Work instruction> Reproduce the data below line by line, from its first line to the line with "0044 345 0090 344", both included, and nothing past that point.
____________________
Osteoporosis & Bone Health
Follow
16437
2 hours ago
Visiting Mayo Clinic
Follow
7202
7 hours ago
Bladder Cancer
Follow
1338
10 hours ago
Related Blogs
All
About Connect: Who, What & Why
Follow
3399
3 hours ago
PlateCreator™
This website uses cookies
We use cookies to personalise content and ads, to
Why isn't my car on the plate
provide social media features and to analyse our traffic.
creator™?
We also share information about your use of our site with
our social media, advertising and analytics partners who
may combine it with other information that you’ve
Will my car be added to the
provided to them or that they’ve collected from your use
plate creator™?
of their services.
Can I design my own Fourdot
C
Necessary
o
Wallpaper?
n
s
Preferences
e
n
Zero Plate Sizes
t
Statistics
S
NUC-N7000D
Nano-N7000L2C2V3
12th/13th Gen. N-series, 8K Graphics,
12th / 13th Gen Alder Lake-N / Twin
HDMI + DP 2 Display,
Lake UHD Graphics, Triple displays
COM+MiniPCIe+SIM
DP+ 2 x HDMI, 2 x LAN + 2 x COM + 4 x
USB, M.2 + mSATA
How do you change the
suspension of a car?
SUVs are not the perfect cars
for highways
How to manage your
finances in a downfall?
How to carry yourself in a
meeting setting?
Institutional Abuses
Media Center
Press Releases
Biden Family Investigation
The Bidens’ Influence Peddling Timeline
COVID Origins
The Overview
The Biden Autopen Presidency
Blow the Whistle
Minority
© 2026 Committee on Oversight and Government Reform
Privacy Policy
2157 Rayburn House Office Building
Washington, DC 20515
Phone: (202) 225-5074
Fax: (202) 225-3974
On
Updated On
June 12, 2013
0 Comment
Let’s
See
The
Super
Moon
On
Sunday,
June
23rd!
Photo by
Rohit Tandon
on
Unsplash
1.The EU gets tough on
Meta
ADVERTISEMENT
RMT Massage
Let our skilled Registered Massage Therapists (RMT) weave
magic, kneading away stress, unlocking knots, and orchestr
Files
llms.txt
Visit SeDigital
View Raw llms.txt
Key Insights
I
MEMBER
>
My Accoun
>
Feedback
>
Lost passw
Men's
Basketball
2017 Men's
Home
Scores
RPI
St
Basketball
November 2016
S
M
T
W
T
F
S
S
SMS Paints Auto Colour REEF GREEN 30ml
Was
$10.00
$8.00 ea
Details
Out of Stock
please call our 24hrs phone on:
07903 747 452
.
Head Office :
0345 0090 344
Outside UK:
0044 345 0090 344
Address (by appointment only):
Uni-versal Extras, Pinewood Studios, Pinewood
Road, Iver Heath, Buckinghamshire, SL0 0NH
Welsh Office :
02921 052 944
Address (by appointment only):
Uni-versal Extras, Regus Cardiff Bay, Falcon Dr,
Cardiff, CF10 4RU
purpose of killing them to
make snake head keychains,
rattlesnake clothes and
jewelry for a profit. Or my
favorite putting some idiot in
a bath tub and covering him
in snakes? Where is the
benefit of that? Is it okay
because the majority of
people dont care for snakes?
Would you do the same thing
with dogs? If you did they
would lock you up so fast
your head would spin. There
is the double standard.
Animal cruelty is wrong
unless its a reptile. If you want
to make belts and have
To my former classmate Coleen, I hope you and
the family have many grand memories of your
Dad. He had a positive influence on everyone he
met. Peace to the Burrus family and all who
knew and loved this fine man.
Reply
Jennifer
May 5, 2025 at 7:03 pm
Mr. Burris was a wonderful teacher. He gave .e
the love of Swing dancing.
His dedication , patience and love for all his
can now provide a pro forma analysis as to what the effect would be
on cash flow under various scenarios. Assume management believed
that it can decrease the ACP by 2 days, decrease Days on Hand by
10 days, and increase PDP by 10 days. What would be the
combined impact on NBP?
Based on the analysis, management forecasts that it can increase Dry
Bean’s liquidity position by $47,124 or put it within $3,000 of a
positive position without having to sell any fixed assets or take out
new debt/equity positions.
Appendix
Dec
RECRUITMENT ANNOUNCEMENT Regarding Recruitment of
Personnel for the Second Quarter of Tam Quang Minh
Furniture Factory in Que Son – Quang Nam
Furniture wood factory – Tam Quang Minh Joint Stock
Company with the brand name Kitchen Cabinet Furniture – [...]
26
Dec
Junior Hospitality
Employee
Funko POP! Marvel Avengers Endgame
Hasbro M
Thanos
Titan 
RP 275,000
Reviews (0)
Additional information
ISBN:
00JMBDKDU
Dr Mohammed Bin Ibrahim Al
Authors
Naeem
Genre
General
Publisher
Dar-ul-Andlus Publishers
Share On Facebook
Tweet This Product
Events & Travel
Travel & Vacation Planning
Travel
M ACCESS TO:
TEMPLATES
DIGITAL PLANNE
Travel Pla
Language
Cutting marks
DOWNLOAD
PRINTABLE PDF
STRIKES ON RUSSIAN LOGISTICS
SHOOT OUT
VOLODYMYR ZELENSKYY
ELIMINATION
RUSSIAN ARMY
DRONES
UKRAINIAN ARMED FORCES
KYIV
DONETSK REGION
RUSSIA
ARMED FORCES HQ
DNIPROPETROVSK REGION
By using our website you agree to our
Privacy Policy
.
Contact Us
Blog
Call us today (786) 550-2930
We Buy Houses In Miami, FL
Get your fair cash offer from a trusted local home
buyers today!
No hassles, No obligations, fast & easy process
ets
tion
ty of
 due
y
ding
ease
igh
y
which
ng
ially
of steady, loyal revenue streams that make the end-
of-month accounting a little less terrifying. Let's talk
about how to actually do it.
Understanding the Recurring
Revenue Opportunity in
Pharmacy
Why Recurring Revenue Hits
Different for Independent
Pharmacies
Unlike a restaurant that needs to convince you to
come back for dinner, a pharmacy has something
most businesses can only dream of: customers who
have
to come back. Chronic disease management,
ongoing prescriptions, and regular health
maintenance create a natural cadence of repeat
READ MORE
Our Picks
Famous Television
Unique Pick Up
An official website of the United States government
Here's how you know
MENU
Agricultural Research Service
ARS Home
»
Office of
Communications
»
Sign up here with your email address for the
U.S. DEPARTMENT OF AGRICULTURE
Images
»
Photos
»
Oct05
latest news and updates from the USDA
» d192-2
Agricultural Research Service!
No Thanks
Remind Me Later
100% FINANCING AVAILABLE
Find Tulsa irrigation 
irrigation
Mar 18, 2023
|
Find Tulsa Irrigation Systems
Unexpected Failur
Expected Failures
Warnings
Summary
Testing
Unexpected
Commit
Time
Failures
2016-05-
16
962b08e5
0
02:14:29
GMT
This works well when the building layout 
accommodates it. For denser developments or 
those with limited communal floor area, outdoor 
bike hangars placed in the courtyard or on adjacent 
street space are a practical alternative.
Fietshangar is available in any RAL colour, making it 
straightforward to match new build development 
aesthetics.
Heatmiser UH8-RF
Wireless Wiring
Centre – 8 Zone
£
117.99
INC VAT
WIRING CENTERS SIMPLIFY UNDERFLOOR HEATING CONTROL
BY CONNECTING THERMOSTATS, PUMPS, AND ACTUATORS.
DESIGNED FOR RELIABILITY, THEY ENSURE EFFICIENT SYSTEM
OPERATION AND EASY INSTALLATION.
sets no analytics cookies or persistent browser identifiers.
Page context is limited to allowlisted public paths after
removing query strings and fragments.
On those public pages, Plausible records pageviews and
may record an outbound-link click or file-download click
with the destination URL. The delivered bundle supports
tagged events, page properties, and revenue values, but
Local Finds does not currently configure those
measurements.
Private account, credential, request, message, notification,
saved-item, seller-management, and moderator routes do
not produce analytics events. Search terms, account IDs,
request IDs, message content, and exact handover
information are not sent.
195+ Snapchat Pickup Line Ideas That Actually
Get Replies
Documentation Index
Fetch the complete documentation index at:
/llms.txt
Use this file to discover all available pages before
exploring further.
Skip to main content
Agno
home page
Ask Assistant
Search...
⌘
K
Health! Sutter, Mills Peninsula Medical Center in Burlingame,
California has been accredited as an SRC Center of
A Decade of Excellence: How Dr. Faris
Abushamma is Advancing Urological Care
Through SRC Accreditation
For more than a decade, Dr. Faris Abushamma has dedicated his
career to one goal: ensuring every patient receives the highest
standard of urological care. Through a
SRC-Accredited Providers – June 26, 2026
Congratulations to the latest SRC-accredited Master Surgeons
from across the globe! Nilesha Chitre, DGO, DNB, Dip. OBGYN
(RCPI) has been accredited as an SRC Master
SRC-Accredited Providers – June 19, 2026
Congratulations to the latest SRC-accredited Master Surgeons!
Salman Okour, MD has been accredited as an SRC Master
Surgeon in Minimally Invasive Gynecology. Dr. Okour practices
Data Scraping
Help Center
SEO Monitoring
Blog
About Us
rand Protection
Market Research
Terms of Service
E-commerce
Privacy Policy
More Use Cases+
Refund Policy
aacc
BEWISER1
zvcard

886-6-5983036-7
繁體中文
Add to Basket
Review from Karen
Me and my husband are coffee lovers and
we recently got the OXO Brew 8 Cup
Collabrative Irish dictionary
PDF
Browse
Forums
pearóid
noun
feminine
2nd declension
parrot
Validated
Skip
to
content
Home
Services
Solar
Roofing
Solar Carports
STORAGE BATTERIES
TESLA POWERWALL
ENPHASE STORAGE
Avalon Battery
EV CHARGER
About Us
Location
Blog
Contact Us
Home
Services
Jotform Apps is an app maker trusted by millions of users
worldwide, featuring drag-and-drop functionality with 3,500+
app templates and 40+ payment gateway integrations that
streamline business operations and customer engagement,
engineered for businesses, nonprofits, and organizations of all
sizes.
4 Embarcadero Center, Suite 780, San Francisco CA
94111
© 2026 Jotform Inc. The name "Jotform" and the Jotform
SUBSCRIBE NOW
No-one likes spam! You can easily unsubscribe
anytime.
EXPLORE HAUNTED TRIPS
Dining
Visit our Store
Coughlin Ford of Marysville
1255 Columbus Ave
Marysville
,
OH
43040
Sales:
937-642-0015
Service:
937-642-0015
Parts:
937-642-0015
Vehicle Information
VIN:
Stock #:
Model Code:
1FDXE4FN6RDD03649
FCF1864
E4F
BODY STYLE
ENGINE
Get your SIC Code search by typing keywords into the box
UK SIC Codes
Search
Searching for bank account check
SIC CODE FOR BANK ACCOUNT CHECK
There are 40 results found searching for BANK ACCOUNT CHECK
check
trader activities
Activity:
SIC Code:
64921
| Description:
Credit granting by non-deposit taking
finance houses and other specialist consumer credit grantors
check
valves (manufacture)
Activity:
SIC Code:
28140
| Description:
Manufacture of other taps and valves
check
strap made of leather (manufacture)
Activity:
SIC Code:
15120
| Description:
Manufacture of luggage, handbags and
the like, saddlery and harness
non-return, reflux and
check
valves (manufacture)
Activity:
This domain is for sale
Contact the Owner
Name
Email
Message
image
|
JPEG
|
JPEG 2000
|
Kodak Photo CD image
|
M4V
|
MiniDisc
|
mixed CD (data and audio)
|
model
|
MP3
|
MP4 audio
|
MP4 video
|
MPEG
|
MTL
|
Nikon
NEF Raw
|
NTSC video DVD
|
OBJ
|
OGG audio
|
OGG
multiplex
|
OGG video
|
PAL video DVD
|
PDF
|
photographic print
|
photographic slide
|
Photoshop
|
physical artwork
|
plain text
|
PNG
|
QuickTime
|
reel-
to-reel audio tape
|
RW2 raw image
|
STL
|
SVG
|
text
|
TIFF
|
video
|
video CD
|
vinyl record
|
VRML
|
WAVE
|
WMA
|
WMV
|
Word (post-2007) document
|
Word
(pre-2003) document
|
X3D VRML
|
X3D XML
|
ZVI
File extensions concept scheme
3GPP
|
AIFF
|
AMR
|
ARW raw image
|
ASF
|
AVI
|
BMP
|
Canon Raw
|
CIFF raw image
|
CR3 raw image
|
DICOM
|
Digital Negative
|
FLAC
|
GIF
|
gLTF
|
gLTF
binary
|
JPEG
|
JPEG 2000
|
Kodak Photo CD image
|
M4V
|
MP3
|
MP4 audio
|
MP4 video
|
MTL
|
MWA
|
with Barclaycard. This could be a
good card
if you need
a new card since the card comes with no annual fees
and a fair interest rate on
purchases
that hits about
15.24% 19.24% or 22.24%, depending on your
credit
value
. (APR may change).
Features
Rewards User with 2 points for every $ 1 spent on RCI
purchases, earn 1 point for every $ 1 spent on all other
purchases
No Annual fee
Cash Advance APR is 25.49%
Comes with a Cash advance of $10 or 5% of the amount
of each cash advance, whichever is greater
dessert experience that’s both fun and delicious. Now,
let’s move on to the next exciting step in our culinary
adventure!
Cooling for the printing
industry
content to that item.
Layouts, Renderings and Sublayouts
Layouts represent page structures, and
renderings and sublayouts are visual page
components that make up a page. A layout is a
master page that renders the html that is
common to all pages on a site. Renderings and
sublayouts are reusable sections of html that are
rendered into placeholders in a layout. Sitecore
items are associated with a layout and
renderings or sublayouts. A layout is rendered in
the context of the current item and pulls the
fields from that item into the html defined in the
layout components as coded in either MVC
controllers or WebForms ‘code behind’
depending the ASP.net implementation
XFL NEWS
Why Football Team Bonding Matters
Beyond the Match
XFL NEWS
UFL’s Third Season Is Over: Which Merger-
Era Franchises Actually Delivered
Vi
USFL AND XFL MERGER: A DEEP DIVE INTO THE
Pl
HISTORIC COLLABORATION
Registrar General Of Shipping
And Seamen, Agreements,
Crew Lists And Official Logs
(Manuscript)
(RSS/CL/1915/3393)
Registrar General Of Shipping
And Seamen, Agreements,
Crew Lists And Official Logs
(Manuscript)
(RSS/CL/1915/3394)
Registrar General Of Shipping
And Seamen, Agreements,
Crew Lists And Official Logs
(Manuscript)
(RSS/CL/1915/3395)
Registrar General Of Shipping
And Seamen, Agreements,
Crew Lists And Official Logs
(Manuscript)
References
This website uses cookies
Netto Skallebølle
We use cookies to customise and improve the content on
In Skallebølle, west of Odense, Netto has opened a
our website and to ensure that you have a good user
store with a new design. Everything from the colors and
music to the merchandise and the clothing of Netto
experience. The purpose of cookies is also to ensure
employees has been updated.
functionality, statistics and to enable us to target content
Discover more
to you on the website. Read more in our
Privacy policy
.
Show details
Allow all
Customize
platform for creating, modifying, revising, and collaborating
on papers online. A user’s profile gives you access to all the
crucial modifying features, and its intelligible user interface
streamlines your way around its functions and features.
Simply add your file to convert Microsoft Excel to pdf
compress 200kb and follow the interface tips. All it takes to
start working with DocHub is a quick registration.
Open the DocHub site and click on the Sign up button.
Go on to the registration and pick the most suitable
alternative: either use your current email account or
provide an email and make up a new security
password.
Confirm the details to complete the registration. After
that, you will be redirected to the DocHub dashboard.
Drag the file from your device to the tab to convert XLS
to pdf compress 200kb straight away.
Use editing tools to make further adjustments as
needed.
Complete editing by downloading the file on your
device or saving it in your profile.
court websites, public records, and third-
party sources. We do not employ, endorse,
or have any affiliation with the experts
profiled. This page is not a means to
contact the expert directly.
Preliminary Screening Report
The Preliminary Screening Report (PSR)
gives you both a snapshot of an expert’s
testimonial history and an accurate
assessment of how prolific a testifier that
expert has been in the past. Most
____________________
Task solution>
Osteoporosis & Bone Health
Follow
16437
2 hours ago
Visiting Mayo Clinic
Follow
7202
7 hours ago
Bladder Cancer
Follow
1338
10 hours ago
Related Blogs
All
About Connect: Who, What & Why
Follow
3399
3 hours ago
PlateCreator™
This website uses cookies
We use cookies to personalise content and ads, to
Why isn't my car on the plate
provide social media features and to analyse our traffic.
creator™?
We also share information about your use of our site with
our social media, advertising and analytics partners who
may combine it with other information that you’ve
Will my car be added to the
provided to them or that they’ve collected from your use
plate creator™?
of their services.
Can I design my own Fourdot
C
Necessary
o
Wallpaper?
n
s
Preferences
e
n
Zero Plate Sizes
t
Statistics
S
NUC-N7000D
Nano-N7000L2C2V3
12th/13th Gen. N-series, 8K Graphics,
12th / 13th Gen Alder Lake-N / Twin
HDMI + DP 2 Display,
Lake UHD Graphics, Triple displays
COM+MiniPCIe+SIM
DP+ 2 x HDMI, 2 x LAN + 2 x COM + 4 x
USB, M.2 + mSATA
How do you change the
suspension of a car?
SUVs are not the perfect cars
for highways
How to manage your
finances in a downfall?
How to carry yourself in a
meeting setting?
Institutional Abuses
Media Center
Press Releases
Biden Family Investigation
The Bidens’ Influence Peddling Timeline
COVID Origins
The Overview
The Biden Autopen Presidency
Blow the Whistle
Minority
© 2026 Committee on Oversight and Government Reform
Privacy Policy
2157 Rayburn House Office Building
Washington, DC 20515
Phone: (202) 225-5074
Fax: (202) 225-3974
On
Updated On
June 12, 2013
0 Comment
Let’s
See
The
Super
Moon
On
Sunday,
June
23rd!
Photo by
Rohit Tandon
on
Unsplash
1.The EU gets tough on
Meta
ADVERTISEMENT
RMT Massage
Let our skilled Registered Massage Therapists (RMT) weave
magic, kneading away stress, unlocking knots, and orchestr
Files
llms.txt
Visit SeDigital
View Raw llms.txt
Key Insights
I
MEMBER
>
My Accoun
>
Feedback
>
Lost passw
Men's
Basketball
2017 Men's
Home
Scores
RPI
St
Basketball
November 2016
S
M
T
W
T
F
S
S
SMS Paints Auto Colour REEF GREEN 30ml
Was
$10.00
$8.00 ea
Details
Out of Stock
please call our 24hrs phone on:
07903 747 452
.
Head Office :
0345 0090 344
Outside UK:
0044 345 0090 344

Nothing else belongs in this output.